On the average there are about 25 cases of botulism annually in the U.S. Prior to the advent of critical care, the case fatality rate exceeded 60%, but currently it is about 20%. The first (or only) patient in an outbreak has a 25% chance of death, whereas subsequent cases which are diagnosed and treated more quickly, carry only a 4% risk.

The toxins that cause botulism are each specifically neutralized by its antitoxin. Botulinum toxins can be toxoided and make good antigens for inducing protective antibody. As with tetanus, immunity to botulism does not develop, even with severe disease, because the amount of toxin necessary to induce an immune response is toxic. Repeated occurrence of botulism has been reported.

Once the botulinum toxin has bound to nerve endings, its activity is unaffected by antitoxin. Any circulating ("unfixed") toxin can be neutralized by intravenous injection of antitoxin. Individuals known to have ingested food with botulism should be treated immediately with antiserum.

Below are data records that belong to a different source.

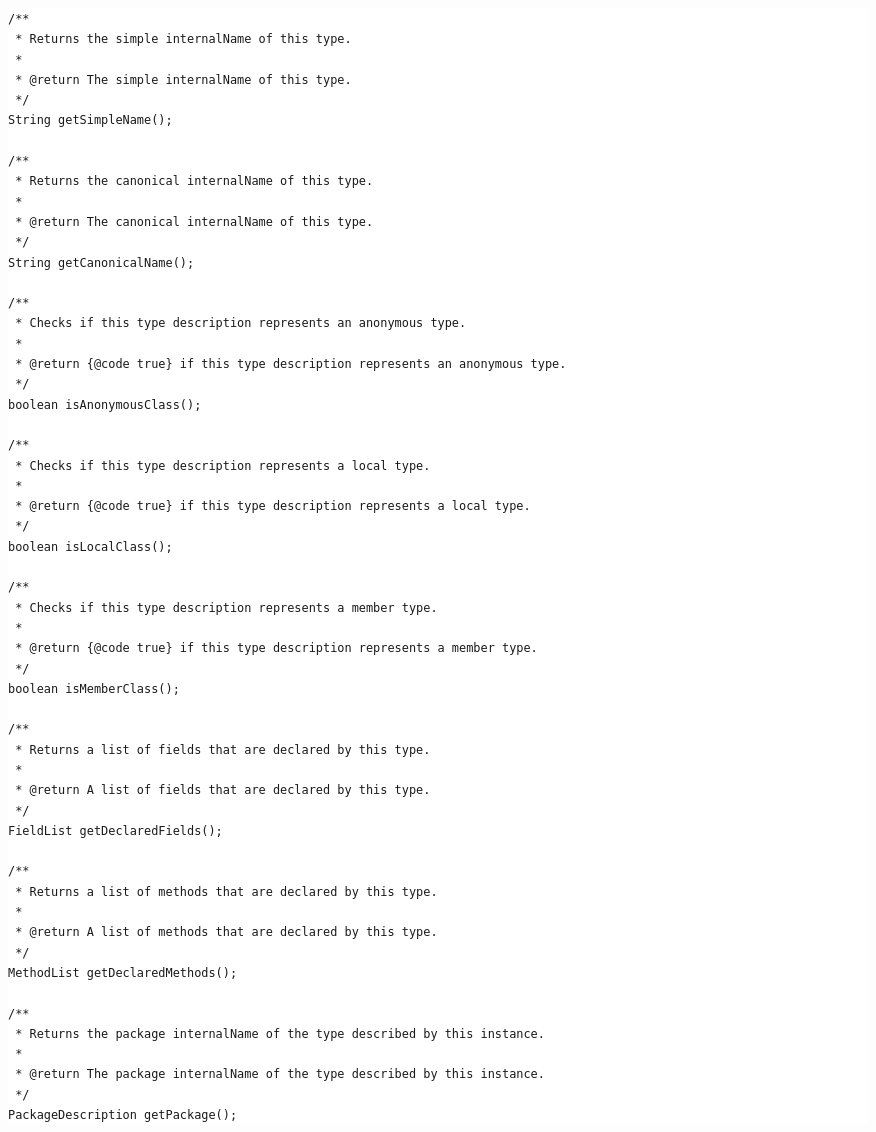     /**
     * Returns the simple internalName of this type.
     *
     * @return The simple internalName of this type.
     */
    String getSimpleName();

    /**
     * Returns the canonical internalName of this type.
     *
     * @return The canonical internalName of this type.
     */
    String getCanonicalName();

    /**
     * Checks if this type description represents an anonymous type.
     *
     * @return {@code true} if this type description represents an anonymous type.
     */
    boolean isAnonymousClass();

    /**
     * Checks if this type description represents a local type.
     *
     * @return {@code true} if this type description represents a local type.
     */
    boolean isLocalClass();

    /**
     * Checks if this type description represents a member type.
     *
     * @return {@code true} if this type description represents a member type.
     */
    boolean isMemberClass();

    /**
     * Returns a list of fields that are declared by this type.
     *
     * @return A list of fields that are declared by this type.
     */
    FieldList getDeclaredFields();

    /**
     * Returns a list of methods that are declared by this type.
     *
     * @return A list of methods that are declared by this type.
     */
    MethodList getDeclaredMethods();

    /**
     * Returns the package internalName of the type described by this instance.
     *
     * @return The package internalName of the type described by this instance.
     */
    PackageDescription getPackage();
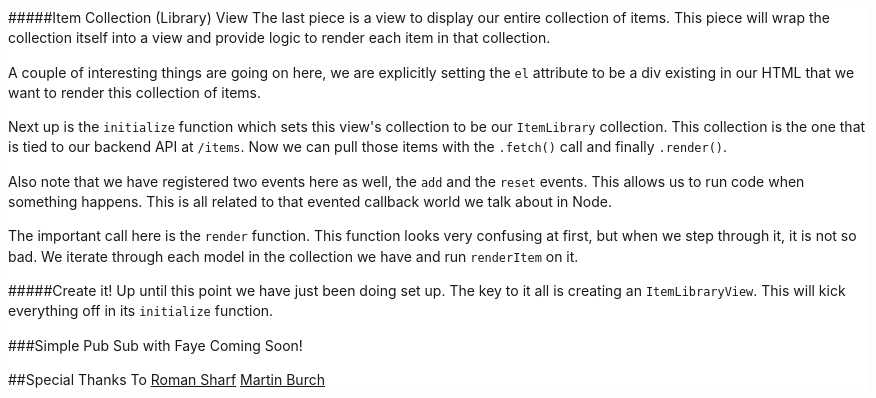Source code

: #####Item Collection (Library) View
The last piece is a view to display our entire collection of items. This piece will wrap the collection itself into a view and provide logic to render each item in that collection.

A couple of interesting things are going on here, we are explicitly setting the `el` attribute to be a div existing in our HTML that we want to render this collection of items.

Next up is the `initialize` function which sets this view's collection to be our `ItemLibrary` collection. This collection is the one that is tied to our backend API at `/items`. Now we can pull those items with the `.fetch()` call and finally `.render()`.

Also note that we have registered two events here as well, the `add` and the `reset` events. This allows us to run code when something happens. This is all related to that evented callback world we talk about in Node.

The important call here is the `render` function. This function looks very confusing at first, but when we step through it, it is not so bad. We iterate through each model in the collection we have and run `renderItem` on it.

#####Create it!
Up until this point we have just been doing set up. The key to it all is creating an `ItemLibraryView`. This will kick everything off in its `initialize` function.

###Simple Pub Sub with Faye
Coming Soon!

##Special Thanks To
[Roman Sharf](https://github.com/pencilking2002)
[Martin Burch](https://github.com/martinburch)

A multivalent toxoid evokes good protective antibiody response but its use is unjustified due to the infrequency of the disease. An experimental vaccine exists for laboratory workers.

Prevention

The most important aspect of botulism prevention is proper food handling and preparation. The spores of C. botulinum can survive boiling (100 degrees at 1 atm) for more than one hour although they are killed by autoclaving. Because the toxin is heat-labile boiling or intense heating (cooking) of contaminated food will inactivate the toxin. Food containers that bulge may contain gas produced by C. botulinum and should not be opened or tasted. Other foods that appear to be spoiled should not be tasted.